== Data for analysis ==

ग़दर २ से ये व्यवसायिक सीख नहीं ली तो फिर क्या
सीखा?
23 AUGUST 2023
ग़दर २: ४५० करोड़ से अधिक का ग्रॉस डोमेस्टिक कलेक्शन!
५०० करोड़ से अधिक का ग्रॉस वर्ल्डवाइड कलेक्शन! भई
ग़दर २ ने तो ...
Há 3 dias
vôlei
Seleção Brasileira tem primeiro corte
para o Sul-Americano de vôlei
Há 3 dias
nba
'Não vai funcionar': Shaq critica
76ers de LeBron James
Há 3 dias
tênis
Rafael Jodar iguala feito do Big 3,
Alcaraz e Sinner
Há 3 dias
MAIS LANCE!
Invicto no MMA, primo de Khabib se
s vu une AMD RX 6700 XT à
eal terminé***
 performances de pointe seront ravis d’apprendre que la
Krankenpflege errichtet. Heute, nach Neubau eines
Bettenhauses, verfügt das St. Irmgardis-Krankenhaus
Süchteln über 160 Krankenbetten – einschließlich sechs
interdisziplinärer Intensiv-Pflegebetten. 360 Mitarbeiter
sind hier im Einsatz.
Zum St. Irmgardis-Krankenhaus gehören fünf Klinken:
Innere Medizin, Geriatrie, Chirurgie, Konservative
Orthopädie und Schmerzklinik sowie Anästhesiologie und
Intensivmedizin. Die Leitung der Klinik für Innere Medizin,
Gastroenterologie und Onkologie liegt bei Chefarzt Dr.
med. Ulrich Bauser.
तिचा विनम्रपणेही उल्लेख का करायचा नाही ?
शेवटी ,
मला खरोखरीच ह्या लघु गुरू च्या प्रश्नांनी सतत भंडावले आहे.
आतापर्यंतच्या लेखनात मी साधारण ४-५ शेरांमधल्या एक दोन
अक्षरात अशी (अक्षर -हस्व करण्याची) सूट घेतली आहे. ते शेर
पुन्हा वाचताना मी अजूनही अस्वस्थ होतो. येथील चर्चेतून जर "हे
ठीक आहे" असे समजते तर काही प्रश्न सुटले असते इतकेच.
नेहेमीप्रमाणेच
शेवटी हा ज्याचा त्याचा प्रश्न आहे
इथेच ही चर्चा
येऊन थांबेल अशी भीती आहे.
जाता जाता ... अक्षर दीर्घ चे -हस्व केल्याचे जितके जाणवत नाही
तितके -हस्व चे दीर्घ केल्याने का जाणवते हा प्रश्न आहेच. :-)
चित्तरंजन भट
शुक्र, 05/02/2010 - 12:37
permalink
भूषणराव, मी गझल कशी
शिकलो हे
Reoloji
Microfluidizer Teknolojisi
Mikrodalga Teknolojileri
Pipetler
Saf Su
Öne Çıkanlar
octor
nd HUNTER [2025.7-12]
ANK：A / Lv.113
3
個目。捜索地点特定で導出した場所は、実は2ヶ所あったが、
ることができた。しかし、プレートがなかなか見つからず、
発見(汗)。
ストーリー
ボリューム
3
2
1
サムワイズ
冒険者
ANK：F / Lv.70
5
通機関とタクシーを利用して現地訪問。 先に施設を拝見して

==

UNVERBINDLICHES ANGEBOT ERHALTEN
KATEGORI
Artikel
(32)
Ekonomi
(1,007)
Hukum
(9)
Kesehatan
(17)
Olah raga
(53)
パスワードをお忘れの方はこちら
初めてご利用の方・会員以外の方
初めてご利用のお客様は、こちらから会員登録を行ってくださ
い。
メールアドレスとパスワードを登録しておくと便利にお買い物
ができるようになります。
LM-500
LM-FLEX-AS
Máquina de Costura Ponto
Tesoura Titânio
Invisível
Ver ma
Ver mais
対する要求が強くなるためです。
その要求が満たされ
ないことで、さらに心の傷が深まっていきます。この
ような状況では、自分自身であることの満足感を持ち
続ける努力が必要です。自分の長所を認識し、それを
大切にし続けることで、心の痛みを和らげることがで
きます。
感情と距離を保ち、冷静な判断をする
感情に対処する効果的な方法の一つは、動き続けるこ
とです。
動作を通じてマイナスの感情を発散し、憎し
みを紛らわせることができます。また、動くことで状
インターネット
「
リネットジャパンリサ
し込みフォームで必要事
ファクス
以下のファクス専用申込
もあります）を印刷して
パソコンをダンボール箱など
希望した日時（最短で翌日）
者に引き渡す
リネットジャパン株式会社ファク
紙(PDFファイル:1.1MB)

--

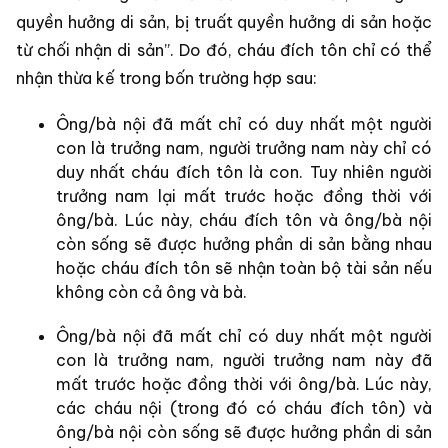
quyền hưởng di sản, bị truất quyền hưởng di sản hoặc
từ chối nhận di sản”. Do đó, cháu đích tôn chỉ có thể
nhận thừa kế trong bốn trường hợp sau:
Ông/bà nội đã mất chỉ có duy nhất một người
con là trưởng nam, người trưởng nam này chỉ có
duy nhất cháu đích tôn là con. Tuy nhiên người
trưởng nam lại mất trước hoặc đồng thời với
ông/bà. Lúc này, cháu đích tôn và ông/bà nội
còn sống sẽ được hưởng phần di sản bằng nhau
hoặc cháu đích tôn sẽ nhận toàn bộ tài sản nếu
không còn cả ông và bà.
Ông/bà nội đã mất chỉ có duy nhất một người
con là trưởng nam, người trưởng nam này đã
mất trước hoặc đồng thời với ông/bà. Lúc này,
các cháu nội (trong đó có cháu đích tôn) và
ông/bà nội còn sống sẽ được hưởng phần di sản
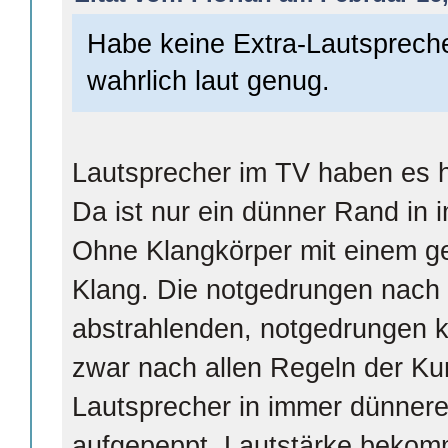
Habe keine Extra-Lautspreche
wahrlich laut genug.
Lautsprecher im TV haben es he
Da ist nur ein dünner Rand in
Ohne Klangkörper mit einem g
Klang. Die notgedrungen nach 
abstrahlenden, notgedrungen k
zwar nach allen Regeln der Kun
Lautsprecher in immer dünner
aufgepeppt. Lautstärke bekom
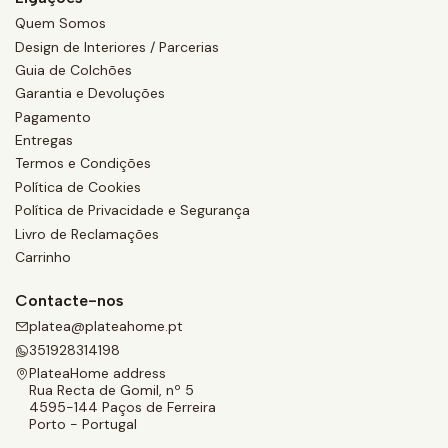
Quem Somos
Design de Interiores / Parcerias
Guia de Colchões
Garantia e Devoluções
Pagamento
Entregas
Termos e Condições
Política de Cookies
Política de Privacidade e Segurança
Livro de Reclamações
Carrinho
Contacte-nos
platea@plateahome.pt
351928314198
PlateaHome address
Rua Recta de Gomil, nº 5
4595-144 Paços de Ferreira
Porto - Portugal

== Problem statement ==
A single number is the answer here: the count of lines in the listing that hold the string "trưởng".

== Response to the exercise ==
3